Disalin dari laman Wikipedia.org, NH Dini dilahirkan dari pasangan RM. Saljowidjojo, seorang pegawai Perusahaan Jawatan Kereta Api dan Kusaminah. Ia anak bungsu dari lima bersaudara, ulang tahunnya dirayakan empat tahun sekali. Masa kecilnya penuh larangan. Ditilik dari silsilah keluarganya, Nh. Dini masih berdarah Bugis.

Dini mengaku mulai tertarik menulis sejak kelas tiga SD. Buku-buku pelajarannya penuh dengan tulisan yang merupakan ungkapan pikiran dan perasaannya sendiri. Ia sendiri mengakui bahwa tulisan itu semacam pelampiasan hati. Ibu Dini, yang harus bekerja keras sebagai buruh batik setelah kematian suaminya, selalu bercerita padanya tentang apa yang diketahui dan dibacanya dari bacaan Panji Wulung, Panjebar Semangat, Tembang-tembang Jawa dengan Aksara Jawa dan sebagainya. Baginya, sang ibu mempunyai pengaruh yang besar dalam membentuk watak dan pemahamannya akan lingkungan.

Sekalipun sejak kecil kebiasaan bercerita sudah ditanamkan, sebagaimana yang dilakukan ibunya kepadanya, ternyata Dini tidak ingin jadi tukang cerita. la malah bercita-cita jadi sopir lokomotif atau masinis. Tapi ia tak kesampaian mewujudkan obsesinya itu hanya karena tidak menemukan sekolah bagi calon masinis kereta api.

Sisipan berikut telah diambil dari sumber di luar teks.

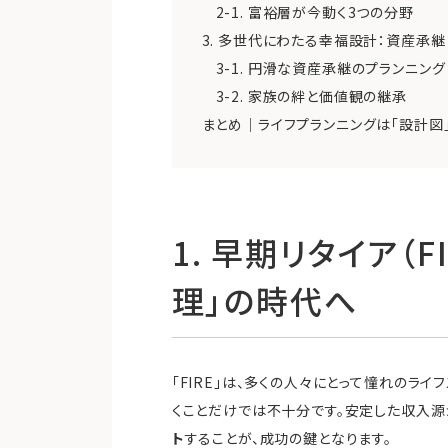
2-1. 富裕層が今動く3つの分野
3. 多世代にわたる幸福設計：資産承
3-1. 円滑な資産承継のプランニング
3-2. 家族の絆と価値観の継承
まとめ｜ライフプランニングは「設計図
1. 早期リタイア（
理」の時代へ
「FIRE」は、多くの人々にとって憧れのラ
くことだけでは不十分です。安定した収入源が
ト
することが、成功の鍵となります。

Kalau pada akhirnya ia menjadi penulis, itu karena ia memang suka cerita, suka membaca dan kadang-kadang ingin tahu kemampuannya. Misalnya sehabis membaca sebuah karya, biasanya dia berpikir jika hanya begini saya pun mampu membuatnya. Dan dalam kenyataannya ia memang mampu dengan dukungan teknik menulis yang dikuasainya.

Dini ditinggal wafat ayahnya semasih duduk di bangku SMP, sedangkan ibunya hidup tanpa penghasilan tetap. Mungkin karena itu, ia jadi suka melamun. Bakatnya menulis fiksi semakin terasah di sekolah menengah. Waktu itu, ia sudah mengisi majalah dinding sekolah dengan sajak dan cerita pendek. Dini menulis sajak dan prosa berirama dan membacakannya sendiri di RRI Semarang ketika usianya 15 tahun. Sejak itu ia rajin mengirim sajak-sajak ke siaran nasional di RRI Semarang dalam acara Tunas Mekar. Dini juga menulis untuk Majalah KISAH, dan SIASAT. Cerpen pertamanya, Pendurhaka, bahkan mendapat kritis positif dari H.B. Jassin tahun 1951. (ersa).